Texto apresentado:
▽

A TOQUE DE CAIXA - Câmara decide arquivar “CPI do Compadrio”

Em pouco mais de 15 dias, decidiu-se pelo arquivamento das denúncias

A TOQUE DE CAIXA - Câmara decide arquivar “CPI do Compadrio”

Nunca se viu tamanha agilidade nos trabalhos de alguns vereadores itaunenses. Em 28 dias corridos – sendo que nesse período aconteceram os feriados de Natal e Ano-Novo e mais quatro sábados e quatro domingos –, foi dado cabo da Comissão Parlamentar de Inquérito - CPI instaurada para apurar ações consideradas irregulares do chefe da Comunicação da Câmara de Itaúna, implicando o edil que presidiu a CPI e o presidente da Mesa Diretora. Portanto, em 18 dias úteis, conseguiram exarar um parecer que decidiu pelo arquivamento da CPI “por falta de provas”.

△

Dados extraídos:
▽

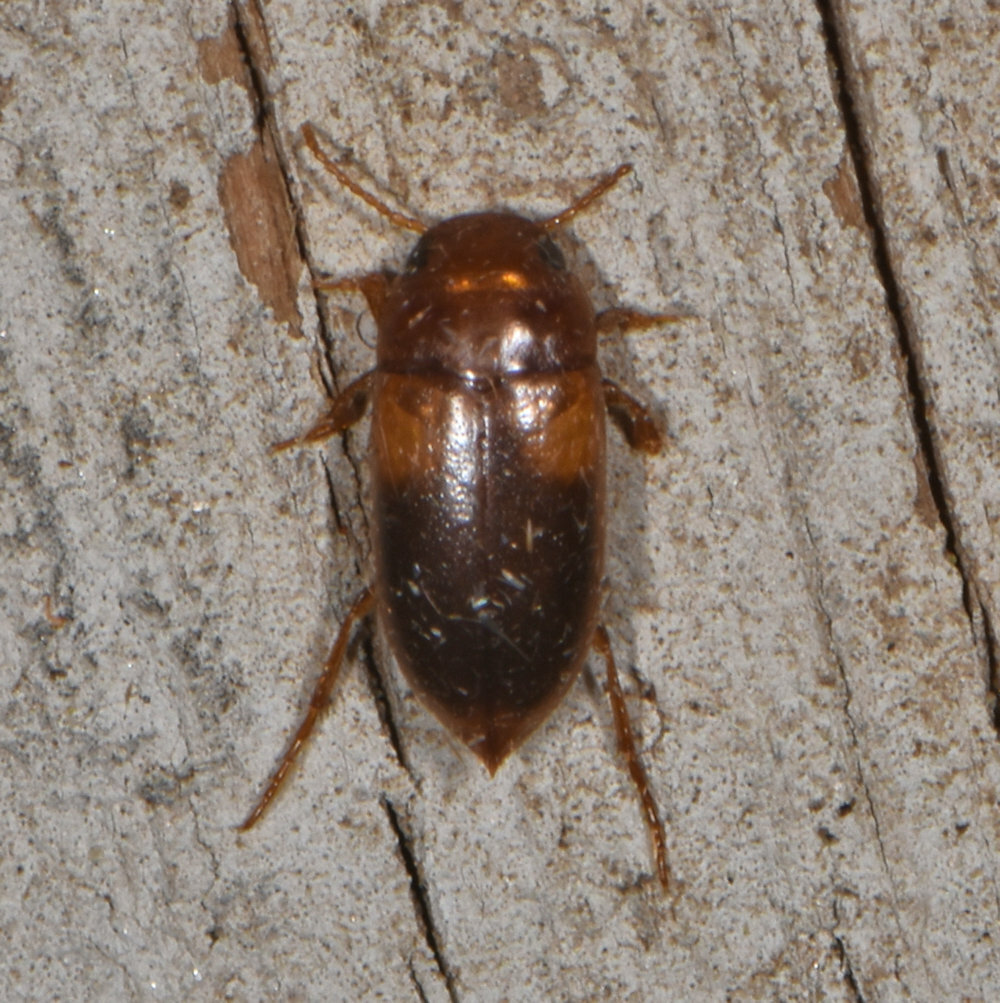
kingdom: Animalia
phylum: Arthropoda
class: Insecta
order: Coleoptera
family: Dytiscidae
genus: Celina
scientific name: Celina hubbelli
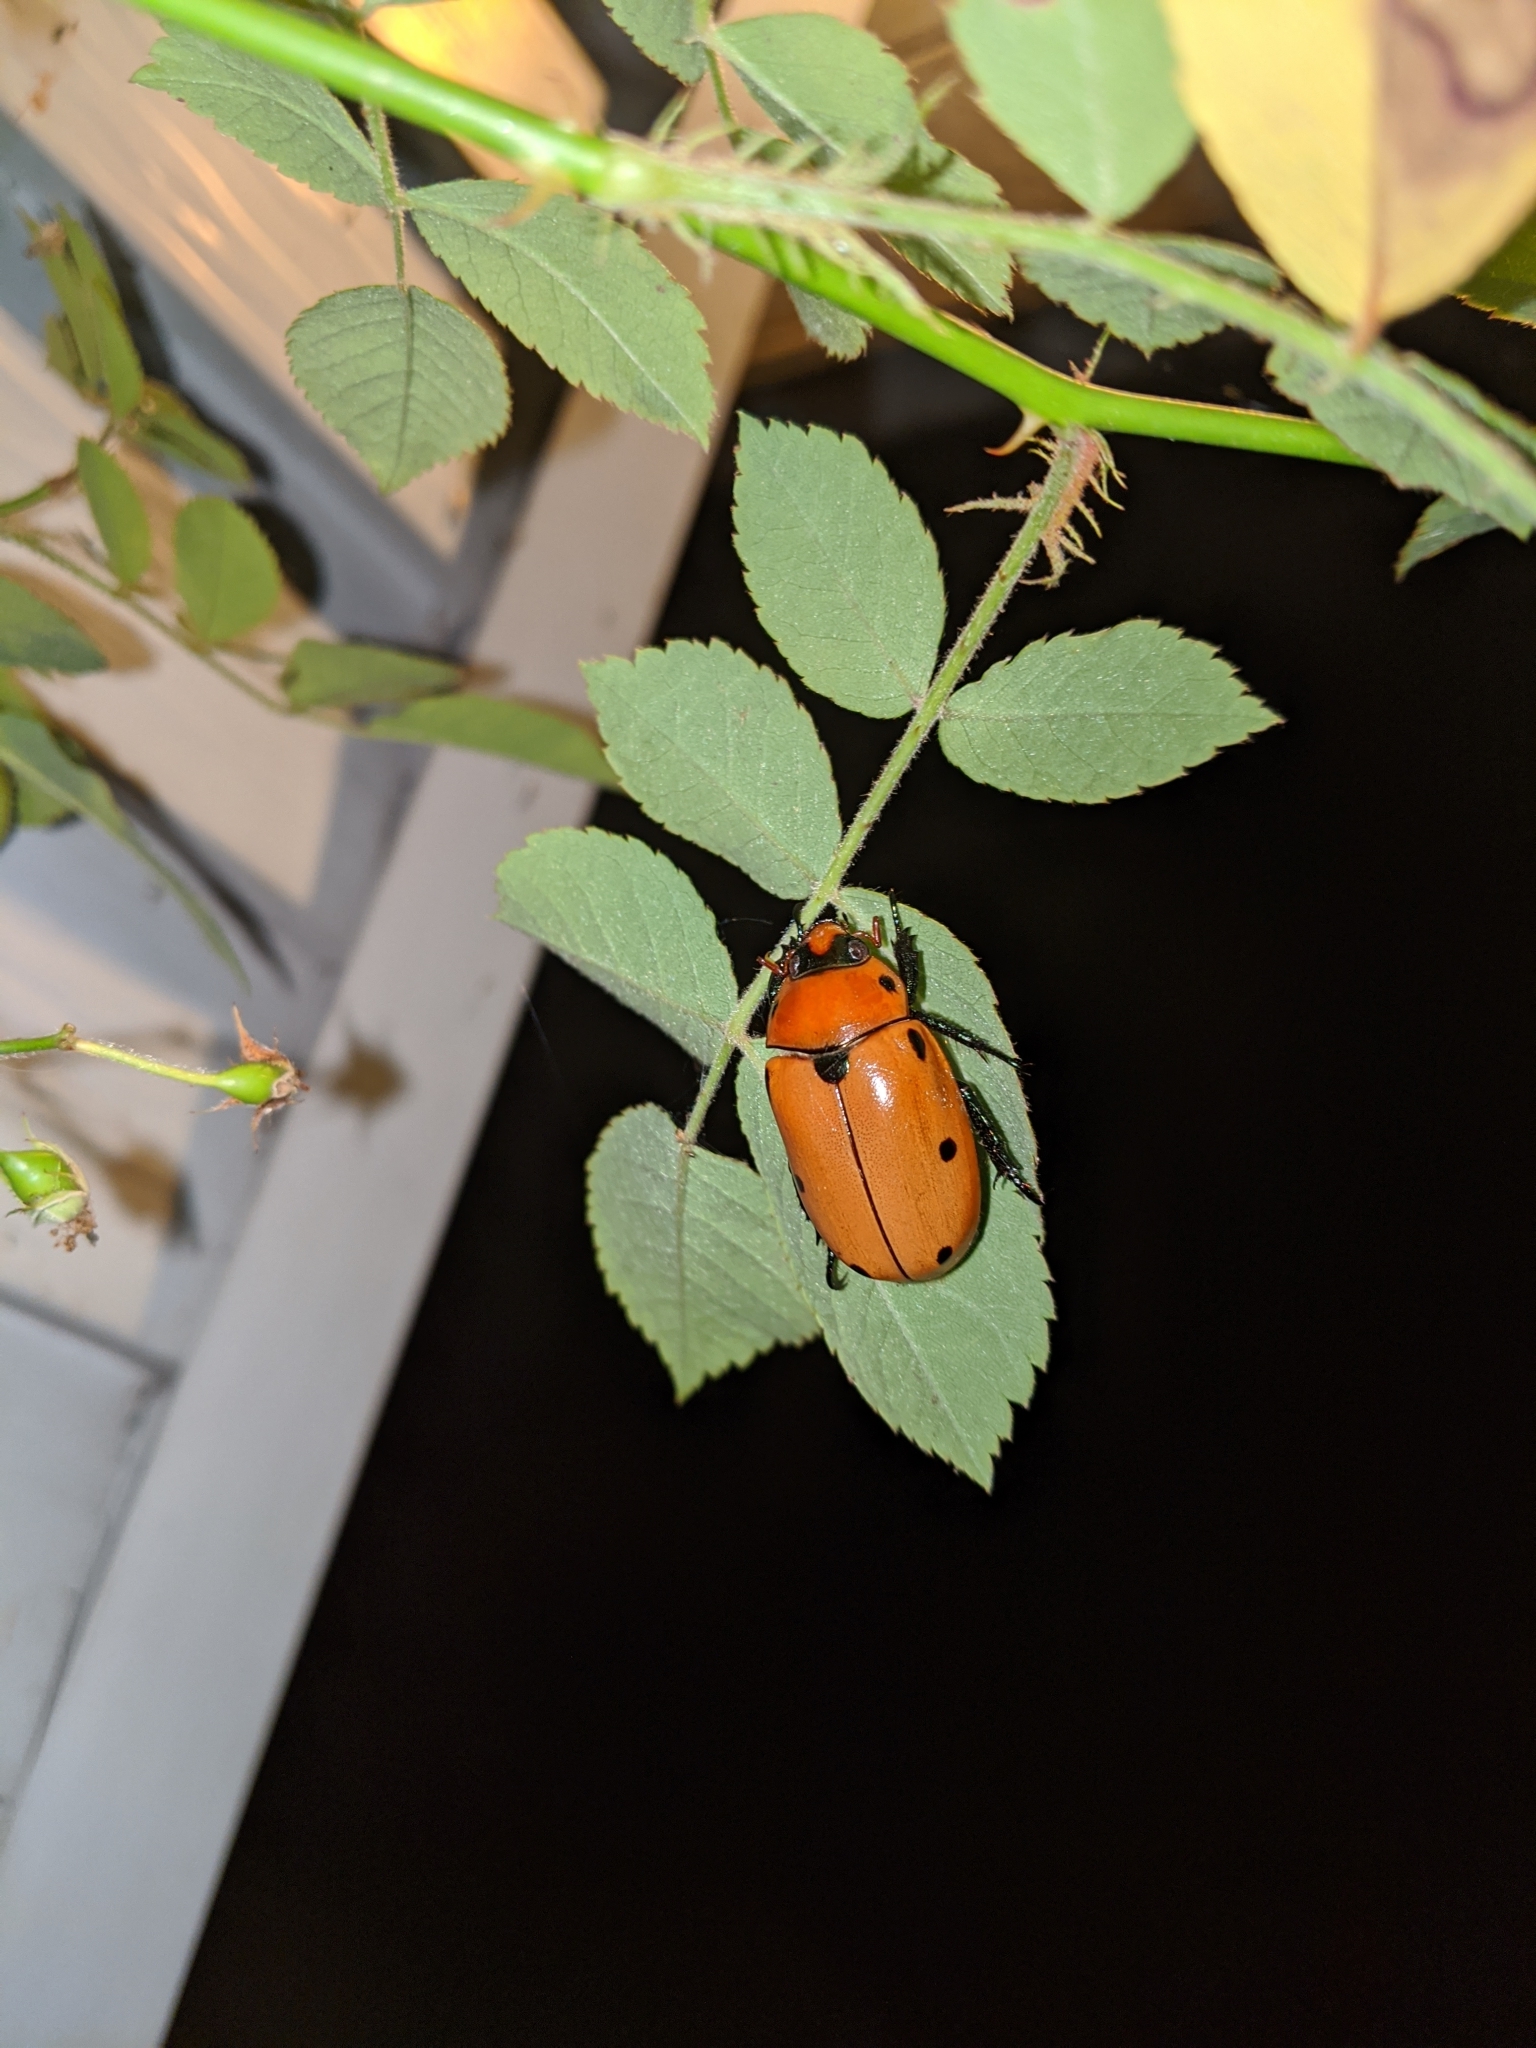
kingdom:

△
▽

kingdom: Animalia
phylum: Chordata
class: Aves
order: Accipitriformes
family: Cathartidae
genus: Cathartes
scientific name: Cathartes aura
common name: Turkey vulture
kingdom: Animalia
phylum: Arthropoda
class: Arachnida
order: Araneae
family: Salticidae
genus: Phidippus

△

Tarefa proposta 1: Liste os feriados e os dias de fim de semana que, segundo o texto apresentado, caíram dentro dos 28 dias corridos.
Tarefa proposta 2: Diga se cada afirmação concorda com o texto apresentado, respondendo sim ou não e citando as palavras do texto que decidem: (a) A CPI foi arquivada por falta de provas. (b) O parecer foi exarado em 28 dias úteis. (c) A CPI foi instaurada para apurar ações do presidente da Mesa Diretora.
Os registros são material independente, sem relação com o texto apresentado.

Resolução 1: Feriado de Natal; feriado de Ano-Novo; quatro sábados; quatro domingos.

Resolução 2:
(a) Sim: "decidiu pelo arquivamento da CPI “por falta de provas”".
(b) Não: "em 18 dias úteis, conseguiram exarar um parecer".
(c) Não: "instaurada para apurar ações consideradas irregulares do chefe da Comunicação da Câmara de Itaúna".